**EXTRAIT**
►

Publications /
Opinion

Back
Sahel : Rien ne sert de courir, il faut trouver la bonne mesure
Authors
March 5, 2018

Les attaques terroristes au Sahel se sont multipliées et intensifiées depuis le début de l’année 2017 en général et depuis l’annonce de la création de la force G5 Sahel en particulier. Les armées maliennes, nigériennes et burkinabés en sont les cibles privilégiées, mais elles ne sont pas les seules. La MINUSMA (mission des Nations-Unies pour la stabilisation du Mali) perd des hommes dans les différentes attaques presque quotidiennes et même BARKHANE (opération au Sahel de l’armée française), réputée être une force mieux équipée, plus organisée et hautement professionnelle, a subi des dégâts humains. 

Le nombre de victimes que fait le terrorisme au Sahel est source non seulement d’inquiétude, mais d’étonnement. On ne peut être qu’ahuri, et fortement ébahi, devant les chiffres et bilans ( voir ci-contre image du communiqué du Parena, Parti pour la Renaissance Nationale du Mali):

• De septembre 2013 à la fin de 2017, plus de 2000 personnes ont trouvé la mort au cours de divers incidents armés. 
• Plus de 716 personnes ont perdu la vie au Mali entre le 1er janvier et le 31 décembre 2017. Au nombre des victimes figurent 292 militaires maliens et étrangers 245 membres des FAMAS (forces maliennes), 45 soldats de l’ONU et deux éléments de la Force Barkhane. 

PCNS

Pourtant les annonces de mise sur pied de la force G5 Sahel, censée venir à bout des groupes terroristes, vont bon train depuis un long moment, avec une opérationnalisation toujours reportée en raison notamment des difficultés rencontrées concernant son financement, pour ne pas évoquer les difficultés d’interopérabilité.

Le comble de cette situation, somme toute incompréhensible, sont les attaques simultanées perpétrées ce 2 Mars à Ouagadougou, contre l’ambassade française et l’État-major des armées du Burkina. Le mode opératoire ne peut-être l’expression que de l’une des affirmations suivantes :

• Soit les groupes terroristes sont arrivés à un degré élevé de maturité et d’organisation qui leur permet de mener des attaques coordonnées de cette envergure.
• Soit les forces de sécurité nationales, africaines et étrangères sont impuissantes devant le phénomène.

Faut-il que nous nous résignions à admettre que tant que la force G5 sahel n’est pas mise au point, les groupes terroristes auront la main haute sur la situation ? Faut-il croire que la force G5 Sahel ferait mieux que les armées des pays concernés, que la MINUSMA et que BARKHANE réunies ? Difficile à croire.

◄

(Données enregistrées)

►

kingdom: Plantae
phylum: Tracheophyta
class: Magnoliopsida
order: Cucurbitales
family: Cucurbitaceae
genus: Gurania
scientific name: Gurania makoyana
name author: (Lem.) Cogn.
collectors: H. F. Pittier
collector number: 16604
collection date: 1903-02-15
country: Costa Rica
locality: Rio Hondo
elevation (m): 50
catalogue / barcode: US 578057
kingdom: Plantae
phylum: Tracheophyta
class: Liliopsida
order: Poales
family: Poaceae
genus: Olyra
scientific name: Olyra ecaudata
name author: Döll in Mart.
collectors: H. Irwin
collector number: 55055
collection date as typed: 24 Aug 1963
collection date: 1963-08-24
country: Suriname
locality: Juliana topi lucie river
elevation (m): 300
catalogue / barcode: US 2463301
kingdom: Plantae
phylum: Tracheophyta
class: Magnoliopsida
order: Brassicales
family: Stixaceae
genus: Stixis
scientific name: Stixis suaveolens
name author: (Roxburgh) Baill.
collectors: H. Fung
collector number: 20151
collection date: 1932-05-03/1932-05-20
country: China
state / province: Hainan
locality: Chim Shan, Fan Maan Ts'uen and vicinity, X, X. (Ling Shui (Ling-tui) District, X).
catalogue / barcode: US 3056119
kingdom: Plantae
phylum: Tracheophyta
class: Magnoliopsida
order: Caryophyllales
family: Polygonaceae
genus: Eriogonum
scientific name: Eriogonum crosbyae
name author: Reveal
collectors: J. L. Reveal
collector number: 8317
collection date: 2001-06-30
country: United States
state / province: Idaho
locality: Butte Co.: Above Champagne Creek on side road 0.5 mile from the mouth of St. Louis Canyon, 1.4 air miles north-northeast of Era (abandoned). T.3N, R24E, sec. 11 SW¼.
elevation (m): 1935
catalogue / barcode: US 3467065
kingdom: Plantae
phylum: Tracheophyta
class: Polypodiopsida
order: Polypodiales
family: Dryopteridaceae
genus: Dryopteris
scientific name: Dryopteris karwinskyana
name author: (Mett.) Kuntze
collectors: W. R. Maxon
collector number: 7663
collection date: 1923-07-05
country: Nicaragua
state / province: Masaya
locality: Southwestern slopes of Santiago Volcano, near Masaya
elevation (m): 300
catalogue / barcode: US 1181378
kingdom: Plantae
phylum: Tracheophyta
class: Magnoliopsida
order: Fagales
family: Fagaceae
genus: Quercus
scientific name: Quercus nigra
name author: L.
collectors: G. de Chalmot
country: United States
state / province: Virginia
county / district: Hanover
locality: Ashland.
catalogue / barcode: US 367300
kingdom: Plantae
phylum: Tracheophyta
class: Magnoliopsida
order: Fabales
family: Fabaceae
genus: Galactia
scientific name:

◄

**CONSIGNE**
Reproduisez mot pour mot le passage de l'extrait sur le Sahel qui va de « Le nombre de » jusqu'à « la Force Barkhane. » inclus.

**BONNE RÉPONSE**
Le nombre de victimes que fait le terrorisme au Sahel est source non seulement d’inquiétude, mais d’étonnement. On ne peut être qu’ahuri, et fortement ébahi, devant les chiffres et bilans ( voir ci-contre image du communiqué du Parena, Parti pour la Renaissance Nationale du Mali):

• De septembre 2013 à la fin de 2017, plus de 2000 personnes ont trouvé la mort au cours de divers incidents armés. 
• Plus de 716 personnes ont perdu la vie au Mali entre le 1er janvier et le 31 décembre 2017. Au nombre des victimes figurent 292 militaires maliens et étrangers 245 membres des FAMAS (forces maliennes), 45 soldats de l’ONU et deux éléments de la Force Barkhane.